= Fauna of Afghanistan =

Native animals of Afghanistan

Fauna of Afghanistan is gradually increasing due to the Qosh Tepa Canal and the establishment of national parks and dams. In Afghanistan, there are more than 3,000 plant species, including many assortments of trees, bushes, vines, blossoms, and growths. Especially numerous are therapeutic plants such as wormwood, and asafoetida; products of the soil trees are found in numerous territories. Fauna found in the region includes the fox, lynx, wild hound, bear, mongoose, vixen, hedgehog, hyena, jerboa, rabbit, and wild assortments of felines, asses, mountain goats, and mountain sheep. Trout is the most common fish. There are over 100 species of wildfowl and other birds.

==Wildlife==

The Caspian tiger used to be sighted along the upper compasses of Hari River close to Herat to the wildernesses in the lower spans of the stream until the mid 1970s. In March 2017, fringe monitors captured and appropriated six white lions in Kandahar Province. It was eventually confirmed that they were from Africa. Four of the lions were later taken to Kabul Zoo while the other two are still in Kandahar.

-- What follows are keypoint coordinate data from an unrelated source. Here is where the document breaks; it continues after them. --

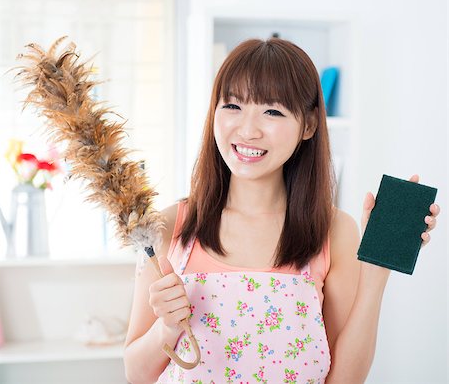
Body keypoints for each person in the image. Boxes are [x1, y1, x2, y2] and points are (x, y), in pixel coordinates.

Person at [123, 38, 439, 384]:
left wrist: (377, 272)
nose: (247, 129)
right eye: (232, 106)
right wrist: (166, 328)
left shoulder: (334, 231)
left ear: (309, 125)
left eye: (272, 111)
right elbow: (136, 375)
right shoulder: (169, 226)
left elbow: (346, 379)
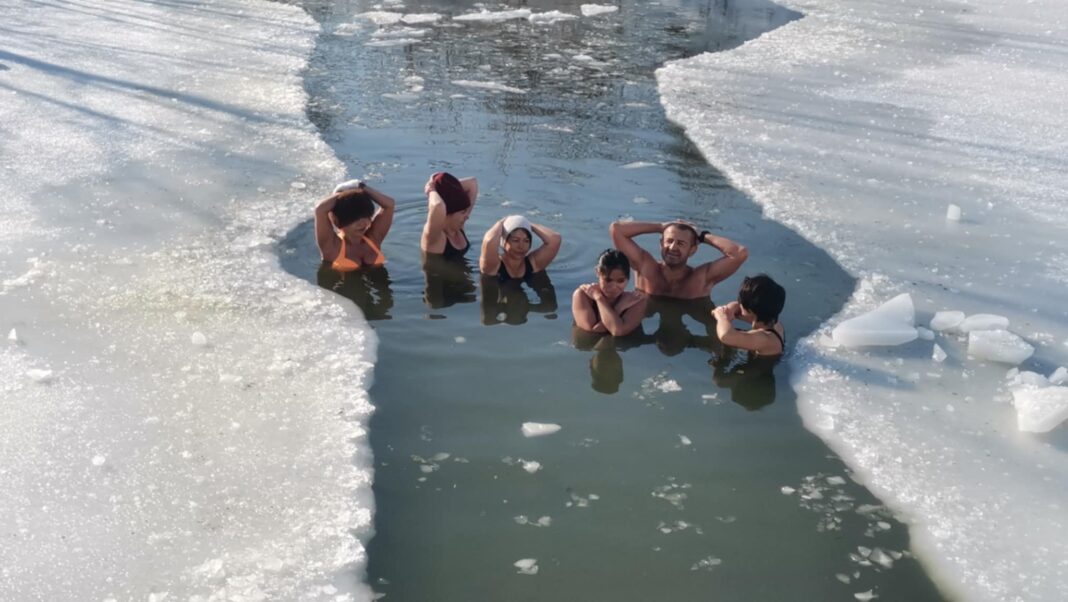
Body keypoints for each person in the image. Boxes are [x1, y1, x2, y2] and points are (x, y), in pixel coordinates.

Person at [609, 220, 747, 299]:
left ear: (692, 250)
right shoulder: (645, 267)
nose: (673, 247)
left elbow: (739, 253)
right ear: (661, 243)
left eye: (681, 243)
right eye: (669, 241)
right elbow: (616, 230)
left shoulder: (701, 278)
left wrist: (702, 236)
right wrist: (661, 227)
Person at [314, 179, 395, 271]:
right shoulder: (331, 246)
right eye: (355, 220)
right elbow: (320, 210)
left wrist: (360, 186)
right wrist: (341, 193)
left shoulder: (373, 238)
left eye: (367, 217)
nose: (364, 224)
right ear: (338, 221)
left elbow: (389, 204)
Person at [572, 249, 647, 337]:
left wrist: (602, 300)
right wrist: (601, 299)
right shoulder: (583, 295)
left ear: (628, 278)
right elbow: (592, 334)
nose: (613, 287)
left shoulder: (636, 301)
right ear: (597, 272)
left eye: (620, 281)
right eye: (608, 280)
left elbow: (617, 331)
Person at [711, 274, 786, 356]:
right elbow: (736, 306)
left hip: (759, 364)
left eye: (741, 304)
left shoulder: (764, 339)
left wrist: (721, 317)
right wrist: (729, 311)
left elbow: (725, 336)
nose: (739, 305)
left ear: (751, 311)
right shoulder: (772, 322)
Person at [479, 214, 561, 283]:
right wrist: (500, 223)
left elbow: (555, 239)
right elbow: (489, 241)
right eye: (515, 240)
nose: (521, 246)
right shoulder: (492, 266)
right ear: (504, 242)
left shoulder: (533, 264)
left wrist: (527, 224)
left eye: (526, 241)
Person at [422, 172, 479, 257]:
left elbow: (472, 183)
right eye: (463, 212)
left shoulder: (458, 227)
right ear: (447, 213)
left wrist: (443, 186)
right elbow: (438, 205)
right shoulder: (435, 235)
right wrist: (431, 190)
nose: (467, 216)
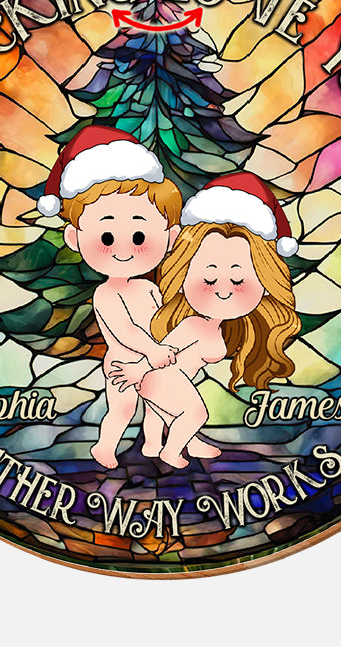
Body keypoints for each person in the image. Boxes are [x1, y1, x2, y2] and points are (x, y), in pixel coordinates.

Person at [37, 124, 211, 468]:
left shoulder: (149, 288)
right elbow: (125, 330)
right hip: (121, 364)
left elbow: (161, 320)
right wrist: (152, 350)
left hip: (153, 360)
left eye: (139, 235)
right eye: (106, 237)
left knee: (166, 403)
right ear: (74, 238)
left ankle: (169, 443)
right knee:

Vegetation in Afghanistan is scanty yet diverse. Latest reports state that about 2.8% of the country is believed to be forested, which amounts to nearly 2000000 ha of the land. Regular trees in the country are pines, evergreens, mulberries, maples, oaks, poplars, almonds, walnuts, wild hazelnuts, and pistachios. In parts of the east and southwest date palms, citrus and weeping trees can be spotted. The fields of the north are to a great extent dry, treeless steppes, and those of the southwestern corner are about appalling deserts. Regular plants in the dry districts incorporate camel thistle, locoweed, prickly restharrow, mimosa, and wormwood, an assortment of sagebrush. The wild creatures of Afghanistan include over 100 warm blooded animal species, some of which are approaching extinction. The most grievously endangered are the goitered gazelle, panther, snow leopard, markhor, and bactrian deer. Other wild creatures of Afghanistan include Marco Polo sheep, urials, ibex, bears, wolves, foxes, hyenas, jackals, and mongooses. Wild pig, hedgehogs, wenches, rabbits, mouse rabbits, bats, and different rodents additionally happen. In excess of 380 flying creature species are found in Afghanistan, with in excess of 200 reproducing there. Flamingo and other oceanic fowl breed in the lake regions south and east of Ghazni. Hunting wildlife has been banned in all provinces of Afghanistan.